One of Blue Dog Heath Shuler's constituents aimed her anger at relatively powerless Republicans and conservative protesters, while confessing to only being "miffed" with the Democrat who could actually make a difference in the legislation.
Dozens of signs mocked Joe Wilson for yelling, "You lie" during the president's joint-session speech. Wilson's outburst, for which he was disciplined in the House, gave voice to conservative fears that health care reform might include benefits for illegal immigrants without enforcement mechanisms--fears the Obama administration has dismissed as conservative paranoia. But flanking the "You lie" signs at the Obamacare rally was this one: "Health reform for all illegal immigrants."
Each speaker stressed the urgent, dire need for an overhaul of the entire health care system to help the uninsured, lest we topple into an apocalyptic Mad-Maxian scene of disregard for our fellow man, but they were unable to muster even one person without insurance to tell his story.

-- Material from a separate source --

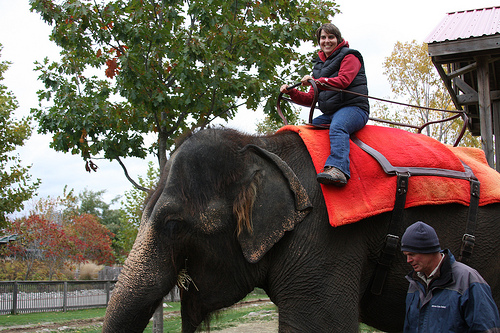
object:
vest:
[312, 47, 369, 111]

Instead, the event became an open-mic night wherein mostly middle-aged white people with insurance complained about their encounters with insurance company customer service. Some of the stories did reveal serious problems with the insurance industry, but the overall message had more the tone of a cranky round of nursing-home pinochle than serious, humanitarian crisis.
In a surprising moment, one woman inadvertently delivered an eloquent and heart-wrenching argument against government health care while arguing for it. Her husband, she said, was dropped by his insurance company when he got sick, subsequently survived a massive heart attack, and then went on Social Security disability.
"But when he was approved for Social Security disability income, he was told he had to wait 24 months before he was eligible for Medicare. Why?... The federal government wanted him to die so they didn't have to pay for his medical expenses, and generously gave him two years to do it. Any of this could happen to anyone."
As Sarah Palin might say, "you betcha it could." In the audience, someone held a sign featuring a caricature of Sarah Palin, labeled "The Ignorance Panel."
On the Saturday of the Tea Party protests, I had walked away from the event amid a crowd of thousands, the sidewalks thick with "Don't Tread on Me" flags as protesters loaded buses, trains, and cars, and scattered back across the country. The Obama administration insists that voice is only a very loud minority. As I walked away from the Obamacare rally Sunday, meek cries of "Fired up and ready to go!"--an anemic echo of the Obama campaign drowned by the sound of a Capitol Hill fountain--I had trouble believing that.
Mary Katharine Ham is a staff writer at THE WEEKLY STANDARD.